:: Extract to read ::
Dear gents,

let me just briefly follow up on the past thread on "TX timestamp 
timeouts". To sum up: on the my part the problem seems gone.

In the three months that have passed, I've built another computer
with some i210 and i82574 NIC's inside (related to my thread on
precise timestamping when capturing). I took some unsold ATX mobo 
with quad Intel NIC's and added some i210's in PCI-e slots.
I also ended up with some fiber NIC's that cannot be synced by 
external PPS, and thus I needed to sync my system timebase too, and I 
did that by PTP on one of the Intel NIC's.
This new computer already has Debian 9 Stretch, and the kernel is 
4.14.10.

On tuesday I had another chance to try PTP against the TC switch at a 
substation with IEC61850 running. The "sampled values" (not GOOSE) 
traffic is a rapid fire of 3.5 Mbps in 124B packets, i.e. about 
3.5kpps, on a 100Mbps network. The PTP is mixed in that.
And, ptp4l on the Intel NIC's worked fine.
This time I prepared the interface for PTP (and for the capturing 
too) using the following script:

ethtool --set-eee $netdev eee off
ethtool --pause $netdev rx off tx off autoneg off
# unfortunately, forced mdix off is exclusive with autoneg off :-(
#ethtool -s $netdev mdix off
ethtool -s $netdev speed 100 duplex full autoneg off
ip link set dev $netdev up

There was not a hint of any problem, neither in ptp4l (TX timestamp 
timeout) nor in t-shark doing the HW-timestamped capturing.
:::
:: Recorded information ::
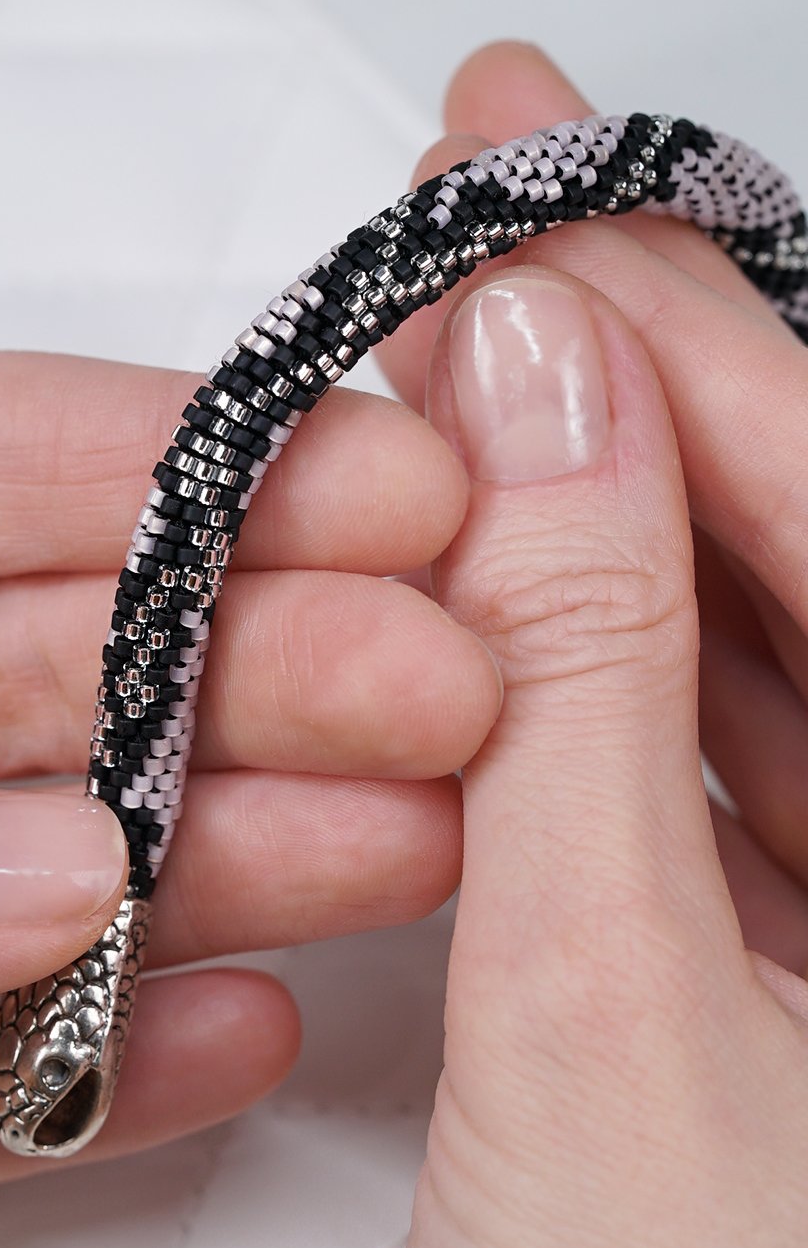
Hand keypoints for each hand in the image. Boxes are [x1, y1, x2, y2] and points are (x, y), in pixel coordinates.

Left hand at [0, 351, 500, 1247]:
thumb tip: (32, 878)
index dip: (169, 470)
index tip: (360, 490)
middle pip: (31, 672)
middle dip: (253, 670)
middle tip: (431, 683)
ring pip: (19, 881)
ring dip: (216, 869)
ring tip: (397, 844)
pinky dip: (77, 1073)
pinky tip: (221, 1033)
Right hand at [381, 46, 807, 1247]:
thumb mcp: (595, 1030)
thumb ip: (566, 693)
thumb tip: (526, 414)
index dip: (681, 347)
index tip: (531, 217)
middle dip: (635, 389)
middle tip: (496, 250)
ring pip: (757, 650)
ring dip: (601, 516)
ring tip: (472, 389)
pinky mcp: (797, 975)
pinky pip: (708, 762)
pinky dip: (595, 665)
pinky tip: (510, 580)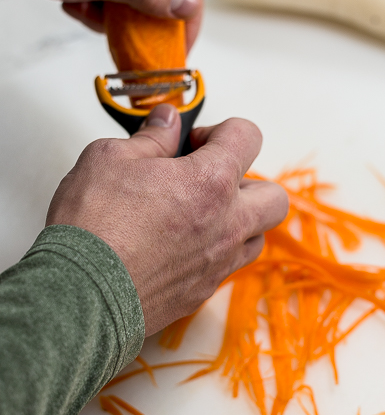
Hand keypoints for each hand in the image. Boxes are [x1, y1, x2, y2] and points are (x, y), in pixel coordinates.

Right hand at [46, 106, 288, 336]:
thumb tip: (167, 121)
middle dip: (249, 180)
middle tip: (208, 180)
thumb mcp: (110, 158)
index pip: (249, 136)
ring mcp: (218, 262)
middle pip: (275, 196)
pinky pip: (227, 267)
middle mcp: (227, 224)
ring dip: (238, 220)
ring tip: (198, 214)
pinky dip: (215, 251)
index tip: (194, 142)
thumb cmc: (93, 224)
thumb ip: (151, 138)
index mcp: (212, 181)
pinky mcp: (202, 292)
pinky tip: (180, 246)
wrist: (79, 293)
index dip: (223, 130)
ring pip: (257, 237)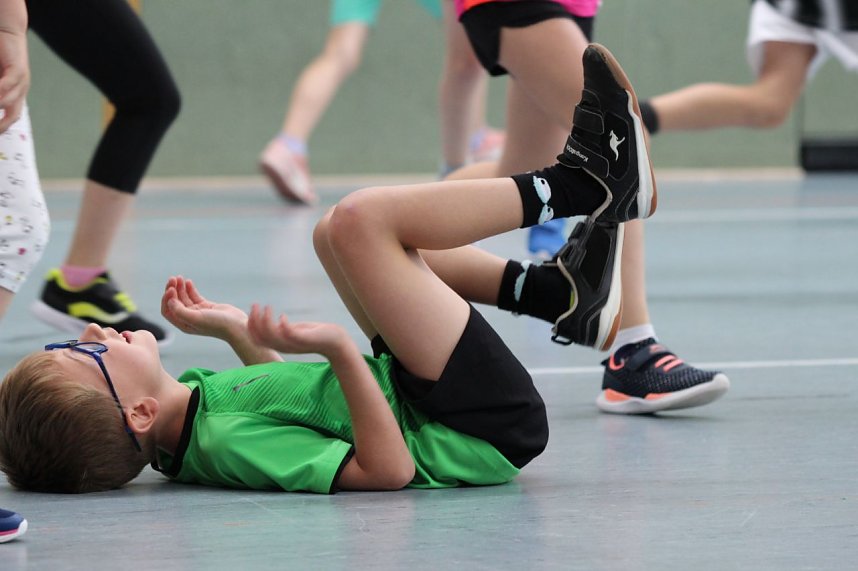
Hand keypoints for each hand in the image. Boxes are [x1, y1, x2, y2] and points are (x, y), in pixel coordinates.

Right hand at [0, 5, 29, 132]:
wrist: (8, 31)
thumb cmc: (0, 53)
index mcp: (15, 93)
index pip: (11, 117)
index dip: (2, 127)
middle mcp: (21, 90)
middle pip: (12, 115)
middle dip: (1, 125)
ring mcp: (21, 81)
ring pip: (8, 101)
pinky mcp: (18, 70)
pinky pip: (7, 85)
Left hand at [160, 276, 247, 340]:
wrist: (236, 326)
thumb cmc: (217, 325)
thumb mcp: (196, 318)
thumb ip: (180, 311)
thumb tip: (169, 301)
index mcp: (184, 324)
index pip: (168, 311)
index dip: (166, 299)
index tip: (171, 289)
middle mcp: (188, 319)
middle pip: (174, 302)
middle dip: (172, 290)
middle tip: (173, 278)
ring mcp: (197, 312)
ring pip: (184, 297)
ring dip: (180, 287)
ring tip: (179, 277)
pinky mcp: (206, 306)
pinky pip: (194, 296)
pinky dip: (190, 288)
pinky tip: (189, 282)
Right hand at [247, 304, 349, 356]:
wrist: (336, 342)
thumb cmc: (316, 335)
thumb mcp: (296, 332)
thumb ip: (285, 329)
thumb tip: (277, 322)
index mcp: (280, 344)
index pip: (257, 339)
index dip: (250, 326)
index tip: (252, 311)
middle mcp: (284, 346)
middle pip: (260, 338)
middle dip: (254, 321)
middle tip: (255, 304)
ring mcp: (294, 344)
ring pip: (271, 336)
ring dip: (265, 321)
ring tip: (267, 306)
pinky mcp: (305, 340)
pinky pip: (289, 335)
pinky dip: (282, 325)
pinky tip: (283, 316)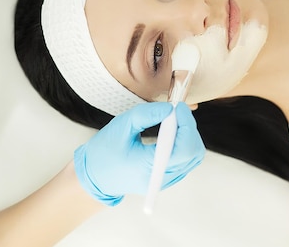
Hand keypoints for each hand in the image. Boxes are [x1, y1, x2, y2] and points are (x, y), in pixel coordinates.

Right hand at [74, 102, 204, 205]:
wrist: (95, 176)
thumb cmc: (104, 152)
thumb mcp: (121, 126)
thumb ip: (146, 115)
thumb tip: (170, 109)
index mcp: (148, 167)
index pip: (183, 148)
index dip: (186, 124)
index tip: (178, 106)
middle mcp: (161, 179)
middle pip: (193, 152)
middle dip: (189, 128)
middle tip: (175, 112)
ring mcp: (165, 181)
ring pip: (193, 156)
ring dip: (188, 135)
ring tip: (171, 121)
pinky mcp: (166, 178)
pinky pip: (186, 160)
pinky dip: (184, 142)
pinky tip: (170, 132)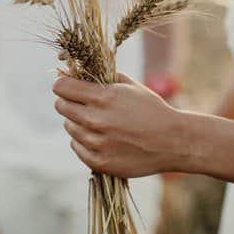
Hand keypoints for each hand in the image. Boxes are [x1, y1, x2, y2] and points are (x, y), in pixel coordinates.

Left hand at [53, 72, 192, 178]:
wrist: (172, 141)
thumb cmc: (151, 109)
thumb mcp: (129, 85)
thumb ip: (101, 76)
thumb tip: (74, 72)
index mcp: (102, 97)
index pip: (61, 87)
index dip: (63, 84)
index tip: (67, 85)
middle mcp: (95, 120)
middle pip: (61, 106)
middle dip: (69, 101)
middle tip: (84, 103)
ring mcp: (95, 143)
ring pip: (69, 127)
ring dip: (78, 121)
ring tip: (99, 121)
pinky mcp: (97, 161)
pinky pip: (76, 146)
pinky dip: (84, 140)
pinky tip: (101, 137)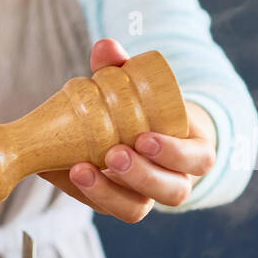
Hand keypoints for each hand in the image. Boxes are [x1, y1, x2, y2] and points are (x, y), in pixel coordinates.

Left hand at [40, 39, 217, 223]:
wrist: (136, 133)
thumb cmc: (147, 108)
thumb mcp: (141, 86)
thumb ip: (123, 66)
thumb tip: (104, 47)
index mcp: (194, 152)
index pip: (197, 160)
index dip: (174, 153)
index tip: (145, 138)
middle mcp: (175, 181)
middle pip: (170, 192)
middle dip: (141, 175)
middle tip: (113, 154)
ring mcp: (146, 197)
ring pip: (135, 210)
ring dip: (108, 192)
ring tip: (80, 170)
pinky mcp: (117, 204)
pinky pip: (103, 207)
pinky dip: (81, 192)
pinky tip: (59, 173)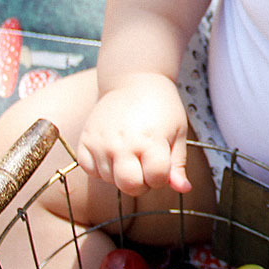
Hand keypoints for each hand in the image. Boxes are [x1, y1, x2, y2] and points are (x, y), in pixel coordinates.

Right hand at [76, 72, 191, 195]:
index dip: (162, 177)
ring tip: (130, 152)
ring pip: (110, 180)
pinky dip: (100, 168)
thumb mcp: (178, 132)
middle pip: (130, 187)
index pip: (156, 180)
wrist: (134, 79)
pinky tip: (112, 153)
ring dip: (121, 174)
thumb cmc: (161, 106)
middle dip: (142, 183)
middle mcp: (123, 145)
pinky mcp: (85, 140)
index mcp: (151, 142)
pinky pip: (89, 170)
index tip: (161, 164)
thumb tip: (183, 189)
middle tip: (145, 165)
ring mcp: (101, 143)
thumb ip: (178, 163)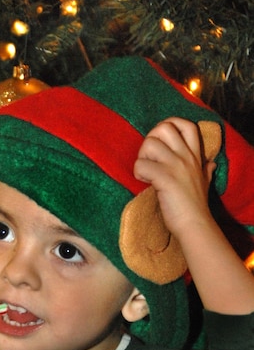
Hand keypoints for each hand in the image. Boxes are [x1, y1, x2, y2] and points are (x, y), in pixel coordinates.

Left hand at [133, 117, 215, 237]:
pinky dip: (137, 172)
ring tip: (145, 172)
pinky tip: (144, 182)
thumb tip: (212, 163)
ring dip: (141, 156)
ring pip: (150, 143)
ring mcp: (176, 166)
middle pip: (164, 128)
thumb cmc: (196, 206)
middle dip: (150, 139)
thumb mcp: (205, 183)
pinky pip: (142, 164)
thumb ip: (206, 170)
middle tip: (149, 158)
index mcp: (195, 155)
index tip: (160, 143)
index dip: (169, 126)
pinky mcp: (165, 178)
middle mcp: (186, 156)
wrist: (195, 225)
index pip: (186, 125)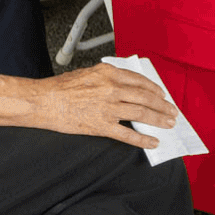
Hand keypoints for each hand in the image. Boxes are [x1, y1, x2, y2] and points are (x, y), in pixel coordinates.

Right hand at [38, 60, 175, 149]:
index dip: (154, 89)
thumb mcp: (88, 73)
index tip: (161, 94)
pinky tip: (152, 142)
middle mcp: (112, 89)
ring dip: (158, 120)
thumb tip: (124, 85)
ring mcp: (108, 108)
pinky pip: (127, 134)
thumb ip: (107, 78)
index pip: (139, 81)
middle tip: (172, 111)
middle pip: (145, 98)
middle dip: (162, 106)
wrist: (42, 101)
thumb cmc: (60, 87)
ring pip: (141, 114)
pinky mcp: (101, 126)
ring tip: (168, 124)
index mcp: (109, 74)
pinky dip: (142, 139)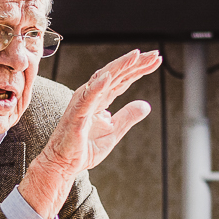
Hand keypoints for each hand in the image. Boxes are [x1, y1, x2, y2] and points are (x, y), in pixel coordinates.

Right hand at [19, 49, 160, 218]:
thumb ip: (127, 117)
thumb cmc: (83, 149)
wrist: (62, 164)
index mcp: (99, 100)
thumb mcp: (113, 133)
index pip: (122, 80)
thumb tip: (146, 105)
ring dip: (118, 67)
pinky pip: (86, 98)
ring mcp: (81, 104)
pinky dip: (96, 87)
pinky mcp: (75, 115)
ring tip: (136, 57)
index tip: (156, 60)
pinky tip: (108, 77)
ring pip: (101, 80)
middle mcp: (90, 97)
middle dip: (134, 63)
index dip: (139, 69)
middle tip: (154, 54)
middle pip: (115, 75)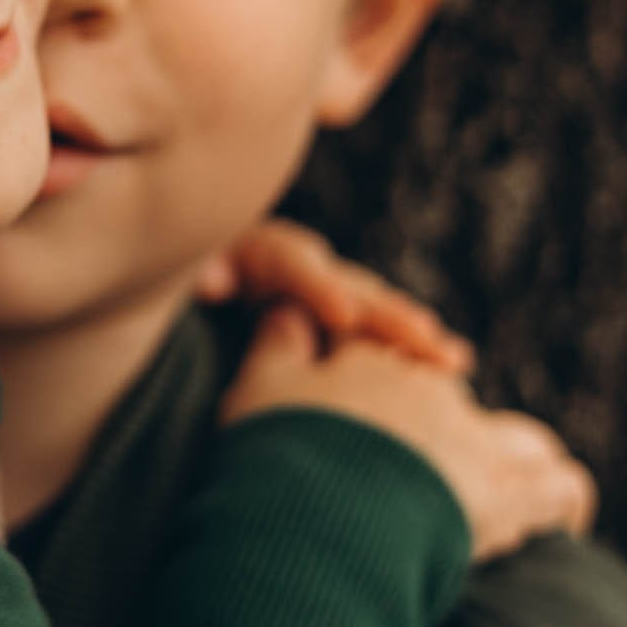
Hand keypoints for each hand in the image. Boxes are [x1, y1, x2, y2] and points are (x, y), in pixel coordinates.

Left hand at [196, 218, 472, 373]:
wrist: (194, 300)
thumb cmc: (178, 293)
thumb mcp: (177, 280)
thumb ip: (199, 276)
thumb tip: (209, 280)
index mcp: (257, 254)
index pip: (291, 261)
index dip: (317, 285)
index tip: (343, 313)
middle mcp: (301, 270)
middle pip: (349, 286)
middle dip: (385, 313)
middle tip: (423, 336)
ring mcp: (324, 297)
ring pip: (374, 312)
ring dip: (410, 334)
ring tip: (449, 359)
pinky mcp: (336, 329)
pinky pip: (377, 339)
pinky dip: (409, 353)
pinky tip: (447, 372)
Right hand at [221, 308, 596, 562]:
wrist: (316, 511)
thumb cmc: (277, 453)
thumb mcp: (257, 390)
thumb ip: (276, 348)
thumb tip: (287, 313)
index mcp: (375, 362)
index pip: (398, 364)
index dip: (394, 400)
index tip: (383, 431)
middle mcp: (432, 392)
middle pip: (460, 410)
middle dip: (454, 445)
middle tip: (436, 490)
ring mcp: (475, 441)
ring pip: (526, 443)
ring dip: (522, 470)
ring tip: (514, 506)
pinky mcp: (506, 493)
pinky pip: (561, 487)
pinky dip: (563, 504)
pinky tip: (560, 527)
:::
- Task list -
1. Decide whether each statement agrees with the post on TX timestamp timeouts, answering yes or no and quoting the words that settle it: (a) the new computer runs Debian 9 Stretch with kernel 4.14.10; (b) the sampled values traffic ran on a 1 Gbps network; (c) the fiber NIC's could be synced by external PPS.
2. Carry on writing the post on TX timestamp timeouts, beginning after its last sentence.
The lines come from a different source than the post on TX timestamp timeouts.

- Response list -
1.
(a) Yes: "This new computer already has Debian 9 Stretch, and the kernel is 4.14.10."
(b) No: "on a 100Mbps network"
(c) No: "some fiber NIC's that cannot be synced by external PPS"

2.
This is probably my last message with this subject, 
thanks for all your attention and help.

Frank

On 9 Dec 2017 at 16:26, linuxptp-devel@lists.sourcefo wrote:
> On 7 Dec 2017 at 21:55, Keller, Jacob E wrote:
> > > About ethtool stats - I now understand that you mean the output of
> > > ethtool -S, namely the lines
> > >      tx_hwtstamp_timeouts: 0
> > >      tx_hwtstamp_skipped: 0
> > >      rx_hwtstamp_cleared: 0
> > > This is what they look like now, that the error does not occur.
> > > In a few days I will probably have a chance to try it in the field
> > > again, on a PTP TC switch wih GOOSE flooding the network... that's
> > > where the misbehavior was most stubborn. Well now I know what to look
> > > at :-) I'll report more numbers when I have some.
> > > 
> > 
> > Ok good. If you see Tx timeouts again, try to measure the stats here
> > and see if any of these increment. If they do, that's a sure
> > indication that the driver was not able to obtain and send the
> > timestamp to the stack. If they *do not* increment, then that means
> > that the driver was likely too late when responding with the Tx
> > timestamp, which is a separate problem. 
> >
> Thanks for the useful information!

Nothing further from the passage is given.